Thu, Feb 26, 2015 - Page 15 News List

China eyeing measures to ease housing slump

Bloomberg

China is preparing measures to counter a housing market slump and will roll them out if the economy needs support, people with knowledge of the matter said.

The government could reduce down-payment requirements for second homes, the people said, declining to be identified as the information is not public. Another step could be letting homeowners sell properties without paying sales tax after two years, down from five years, they added.

The contingency plans come amid signs of a deepening decline in the real-estate industry in the world’s No. 2 economy.

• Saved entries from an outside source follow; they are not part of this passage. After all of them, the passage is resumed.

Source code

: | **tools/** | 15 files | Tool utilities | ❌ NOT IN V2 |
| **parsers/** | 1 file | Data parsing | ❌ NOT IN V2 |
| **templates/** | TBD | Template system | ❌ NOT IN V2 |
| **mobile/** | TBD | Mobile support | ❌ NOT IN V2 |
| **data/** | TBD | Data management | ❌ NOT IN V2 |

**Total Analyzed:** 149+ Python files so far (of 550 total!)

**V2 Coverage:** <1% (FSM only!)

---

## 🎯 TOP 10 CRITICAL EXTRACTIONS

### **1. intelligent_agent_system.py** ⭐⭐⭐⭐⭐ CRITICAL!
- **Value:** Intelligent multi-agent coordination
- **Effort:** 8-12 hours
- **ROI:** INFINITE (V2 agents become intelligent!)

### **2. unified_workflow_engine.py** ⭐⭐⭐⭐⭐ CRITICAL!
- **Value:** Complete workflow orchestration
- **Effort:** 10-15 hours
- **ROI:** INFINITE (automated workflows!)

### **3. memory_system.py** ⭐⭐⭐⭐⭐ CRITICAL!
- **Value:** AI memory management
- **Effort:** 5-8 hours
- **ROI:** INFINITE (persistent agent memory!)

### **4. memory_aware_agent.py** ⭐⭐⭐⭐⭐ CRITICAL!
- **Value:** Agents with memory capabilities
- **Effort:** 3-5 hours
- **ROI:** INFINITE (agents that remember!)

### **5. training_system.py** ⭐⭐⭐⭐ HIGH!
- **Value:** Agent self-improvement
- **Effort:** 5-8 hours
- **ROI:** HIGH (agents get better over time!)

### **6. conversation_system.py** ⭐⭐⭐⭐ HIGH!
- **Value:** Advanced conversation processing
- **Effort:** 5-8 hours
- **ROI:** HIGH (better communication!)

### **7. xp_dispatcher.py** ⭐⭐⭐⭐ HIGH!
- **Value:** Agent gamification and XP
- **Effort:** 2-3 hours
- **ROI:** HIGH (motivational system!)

China’s new-home prices posted a record year-on-year decline last month, according to a Bloomberg Intelligence analysis of government data tracking 70 cities.

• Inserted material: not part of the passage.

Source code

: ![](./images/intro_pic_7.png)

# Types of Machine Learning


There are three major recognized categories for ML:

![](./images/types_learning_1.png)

While a gauge of manufacturing yesterday indicated some stabilization in what has been a protracted slowdown in China’s factories, economists still anticipate that policymakers will increase stimulus measures to shore up growth.

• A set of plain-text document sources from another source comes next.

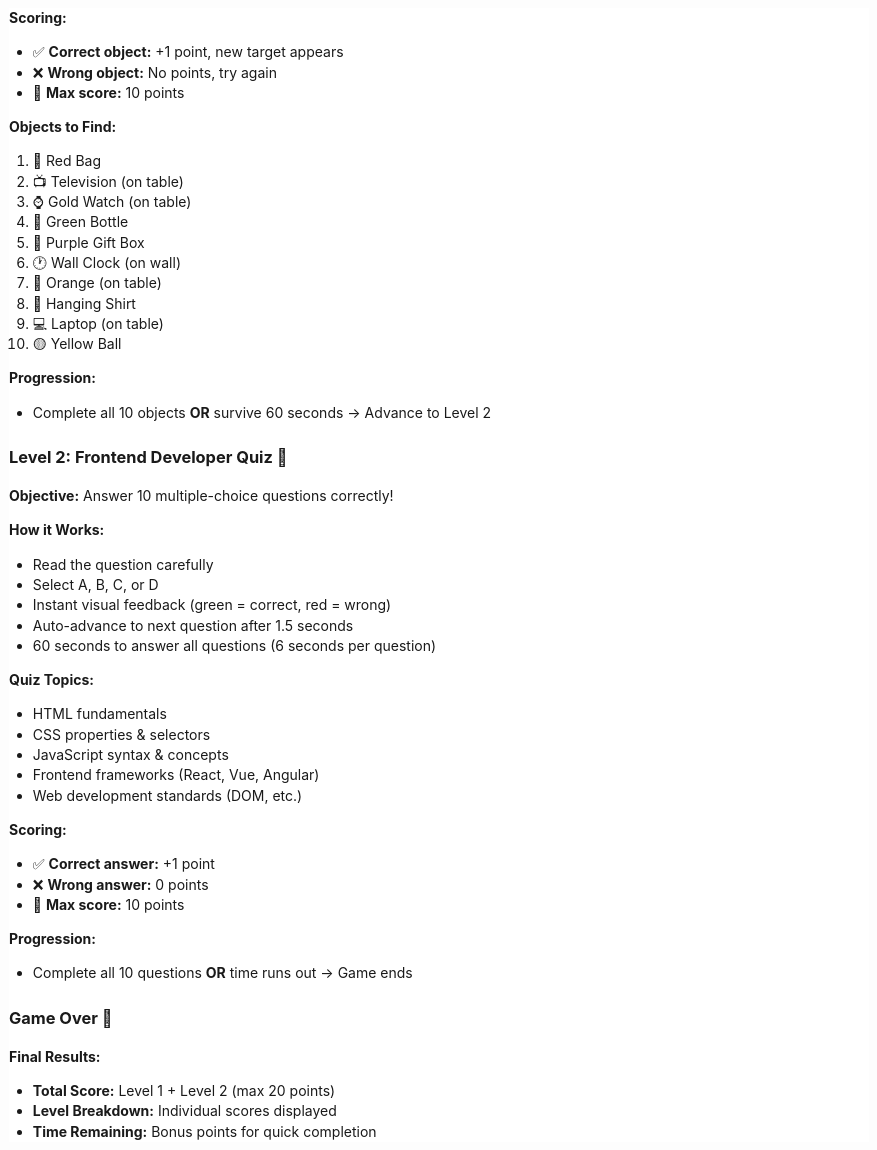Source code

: **Scoring:**

- ✅ **Correct object:** +1 point, new target appears
- ❌ **Wrong object:** No points, try again
- 🎯 **Max score:** 10 points

**Objects to Find:**

1. 🎒 Red Bag
2. 📺 Television (on table)
3. ⌚ Gold Watch (on table)
4. 🍾 Green Bottle
5. 🎁 Purple Gift Box
6. 🕐 Wall Clock (on wall)
7. 🍊 Orange (on table)
8. 👕 Hanging Shirt
9. 💻 Laptop (on table)
10. 🟡 Yellow Ball

**Progression:**

- Complete all 10 objects **OR** survive 60 seconds → Advance to Level 2

### Level 2: Frontend Developer Quiz 🧠

**Objective:** Answer 10 multiple-choice questions correctly!

**How it Works:**

- Read the question carefully
- Select A, B, C, or D
- Instant visual feedback (green = correct, red = wrong)
- Auto-advance to next question after 1.5 seconds
- 60 seconds to answer all questions (6 seconds per question)

**Quiz Topics:**

- HTML fundamentals
- CSS properties & selectors
- JavaScript syntax & concepts
- Frontend frameworks (React, Vue, Angular)
- Web development standards (DOM, etc.)

**Scoring:**

- ✅ **Correct answer:** +1 point
- ❌ **Wrong answer:** 0 points
- 🎯 **Max score:** 10 points

**Progression:**

- Complete all 10 questions **OR** time runs out → Game ends

### Game Over 🏁

**Final Results:**

- **Total Score:** Level 1 + Level 2 (max 20 points)
- **Level Breakdown:** Individual scores displayed
- **Time Remaining:** Bonus points for quick completion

“The government is quite concerned,” Citigroup Inc Hong Kong senior China economist Ding Shuang (丁爽) said by telephone.

While the manufacturing data “shows some rebound, the overall economic downturn is not arrested. The government will carefully monitor the economic data and react,” Ding said.

Implementation of the easing policies would depend on whether an economic downturn continues or worsens, the people said.

The Chinese Ministry of Finance did not immediately respond to faxed questions on the measures.

The central bank on Sept. 30 last year allowed people applying for a loan to buy a second home to qualify for lower down payments and mortgage rates previously available only to first-time homebuyers, as long as they had paid off their initial mortgage.

Under existing rules, first-home buyers pay a 30 percent down payment, rather than at least 60 percent required for a second home. They can also get as much as a 30 percent discount on mortgage rates from the central bank benchmark.

“The news is generally positive. The message is, the government will not let the real-estate market go into free fall,” Ding said.